I currently have my code and script running correctly while being able to get all the data I need scraping. My goal is to have my script run for hours and scrape a single page by using the webdriver to refresh every minute. However, this process only works for the first 15 minutes.
I run this on an was EC2 remote instance by running:
java -jar selenium-server-standalone-3.141.59.jar -port 4444 -sessionTimeout 57868143 &
python3 /home/ec2-user/scraper/football_live.py;
to start the selenium server (which runs longer than 15 minutes) and then the script.
Inside my script I have:
data, n_games = football_data(driver)
insert_data(cur, conn, data)
time.sleep(60)
driver.refresh()
inside a while loop that will run for a long period of time.
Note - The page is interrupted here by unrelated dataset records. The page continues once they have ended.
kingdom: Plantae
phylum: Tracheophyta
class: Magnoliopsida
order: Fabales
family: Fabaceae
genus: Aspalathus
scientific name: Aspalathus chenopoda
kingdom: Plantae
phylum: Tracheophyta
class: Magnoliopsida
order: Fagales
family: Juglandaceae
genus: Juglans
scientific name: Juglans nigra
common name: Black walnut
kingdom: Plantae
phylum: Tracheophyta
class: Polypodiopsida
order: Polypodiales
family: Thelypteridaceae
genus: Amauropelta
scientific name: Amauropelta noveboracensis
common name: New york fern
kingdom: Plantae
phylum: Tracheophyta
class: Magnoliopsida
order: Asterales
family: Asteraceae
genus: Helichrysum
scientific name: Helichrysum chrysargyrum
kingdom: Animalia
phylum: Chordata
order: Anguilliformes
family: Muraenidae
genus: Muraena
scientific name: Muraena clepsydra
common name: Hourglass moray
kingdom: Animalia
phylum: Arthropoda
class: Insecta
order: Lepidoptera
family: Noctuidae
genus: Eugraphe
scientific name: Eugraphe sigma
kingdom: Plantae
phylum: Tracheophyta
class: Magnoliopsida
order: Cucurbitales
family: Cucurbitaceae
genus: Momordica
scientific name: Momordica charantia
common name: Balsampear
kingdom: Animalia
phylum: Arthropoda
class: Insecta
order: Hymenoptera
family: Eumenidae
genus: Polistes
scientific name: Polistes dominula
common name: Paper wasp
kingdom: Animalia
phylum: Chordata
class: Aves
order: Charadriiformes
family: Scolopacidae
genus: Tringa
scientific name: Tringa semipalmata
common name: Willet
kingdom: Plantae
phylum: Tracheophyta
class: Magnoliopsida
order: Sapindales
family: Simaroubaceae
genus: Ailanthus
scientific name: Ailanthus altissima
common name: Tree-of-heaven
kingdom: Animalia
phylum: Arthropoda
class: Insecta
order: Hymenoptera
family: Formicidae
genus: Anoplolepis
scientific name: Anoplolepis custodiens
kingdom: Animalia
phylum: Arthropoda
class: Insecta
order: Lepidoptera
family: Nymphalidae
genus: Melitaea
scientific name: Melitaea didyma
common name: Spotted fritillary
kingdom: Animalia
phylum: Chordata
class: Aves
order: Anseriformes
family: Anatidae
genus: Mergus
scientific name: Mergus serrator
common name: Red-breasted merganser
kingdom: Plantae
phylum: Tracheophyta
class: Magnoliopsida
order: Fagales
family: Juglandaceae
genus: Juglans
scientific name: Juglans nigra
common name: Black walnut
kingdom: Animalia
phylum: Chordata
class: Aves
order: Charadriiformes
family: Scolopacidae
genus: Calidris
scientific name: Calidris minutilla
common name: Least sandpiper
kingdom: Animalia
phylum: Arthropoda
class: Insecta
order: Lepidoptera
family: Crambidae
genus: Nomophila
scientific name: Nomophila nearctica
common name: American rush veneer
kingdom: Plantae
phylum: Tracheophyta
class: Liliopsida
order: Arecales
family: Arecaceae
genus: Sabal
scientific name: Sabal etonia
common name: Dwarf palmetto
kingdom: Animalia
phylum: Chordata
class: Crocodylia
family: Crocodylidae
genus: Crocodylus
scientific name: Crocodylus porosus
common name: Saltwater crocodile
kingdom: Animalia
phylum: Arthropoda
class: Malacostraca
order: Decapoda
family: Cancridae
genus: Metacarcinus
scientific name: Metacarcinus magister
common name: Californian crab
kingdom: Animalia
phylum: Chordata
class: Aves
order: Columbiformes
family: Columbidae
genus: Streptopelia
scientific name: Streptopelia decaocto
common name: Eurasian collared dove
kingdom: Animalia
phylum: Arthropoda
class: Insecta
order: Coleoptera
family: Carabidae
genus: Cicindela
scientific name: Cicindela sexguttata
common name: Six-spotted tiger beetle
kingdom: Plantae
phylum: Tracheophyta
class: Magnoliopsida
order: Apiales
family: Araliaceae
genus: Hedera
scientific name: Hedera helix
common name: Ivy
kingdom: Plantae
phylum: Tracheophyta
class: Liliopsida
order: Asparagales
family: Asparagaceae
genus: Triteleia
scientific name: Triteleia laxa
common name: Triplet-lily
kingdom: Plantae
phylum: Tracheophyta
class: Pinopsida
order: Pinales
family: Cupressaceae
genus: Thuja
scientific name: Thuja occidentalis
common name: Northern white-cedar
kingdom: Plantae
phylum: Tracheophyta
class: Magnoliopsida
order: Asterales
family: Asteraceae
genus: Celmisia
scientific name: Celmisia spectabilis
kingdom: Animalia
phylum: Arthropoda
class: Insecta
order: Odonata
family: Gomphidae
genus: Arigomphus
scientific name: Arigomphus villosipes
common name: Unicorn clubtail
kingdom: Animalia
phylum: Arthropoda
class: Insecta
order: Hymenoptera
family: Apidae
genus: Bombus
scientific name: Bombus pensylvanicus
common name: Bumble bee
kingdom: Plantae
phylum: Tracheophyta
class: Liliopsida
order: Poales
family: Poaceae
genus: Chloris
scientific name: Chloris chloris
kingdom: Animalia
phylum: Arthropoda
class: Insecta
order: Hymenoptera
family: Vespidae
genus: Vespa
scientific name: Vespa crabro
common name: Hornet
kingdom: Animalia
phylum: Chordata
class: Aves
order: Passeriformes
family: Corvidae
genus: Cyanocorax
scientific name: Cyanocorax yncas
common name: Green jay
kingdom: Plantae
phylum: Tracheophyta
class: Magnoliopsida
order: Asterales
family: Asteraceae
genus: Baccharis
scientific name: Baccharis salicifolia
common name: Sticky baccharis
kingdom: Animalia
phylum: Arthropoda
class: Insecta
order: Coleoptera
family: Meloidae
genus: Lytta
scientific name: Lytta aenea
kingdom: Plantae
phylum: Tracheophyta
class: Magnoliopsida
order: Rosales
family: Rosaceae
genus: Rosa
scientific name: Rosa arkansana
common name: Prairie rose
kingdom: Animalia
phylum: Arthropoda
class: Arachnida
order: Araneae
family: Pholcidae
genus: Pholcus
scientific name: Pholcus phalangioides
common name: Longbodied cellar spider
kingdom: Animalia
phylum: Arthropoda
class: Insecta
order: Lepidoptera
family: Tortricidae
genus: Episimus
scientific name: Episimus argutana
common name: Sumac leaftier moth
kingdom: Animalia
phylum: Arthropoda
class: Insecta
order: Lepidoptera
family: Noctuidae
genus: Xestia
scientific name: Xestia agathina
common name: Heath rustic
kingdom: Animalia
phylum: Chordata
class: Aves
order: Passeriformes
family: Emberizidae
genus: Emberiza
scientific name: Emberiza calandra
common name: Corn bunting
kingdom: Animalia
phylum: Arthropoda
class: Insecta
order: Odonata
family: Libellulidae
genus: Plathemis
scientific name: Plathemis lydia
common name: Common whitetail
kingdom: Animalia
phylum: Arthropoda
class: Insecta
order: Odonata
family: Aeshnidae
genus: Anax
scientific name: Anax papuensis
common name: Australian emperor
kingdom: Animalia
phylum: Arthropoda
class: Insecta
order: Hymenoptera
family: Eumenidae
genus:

This is my webdriver code:
chrome_options = Options()
chrome_options.add_argument('--headless')
chrome_options.add_argument('--no-sandbox')
time.sleep(5)
driver = webdriver.Remote("http://localhost:4444/wd/hub", options=chrome_options, desired_capabilities=DesiredCapabilities.CHROME)
Here is the only thing I have found that is close to what I am trying to do but it is not all that helpful.
I am also considering just trying to run 15 minute loops in the script as a last resort if there is not a way to extend the duration of the webdriver through selenium.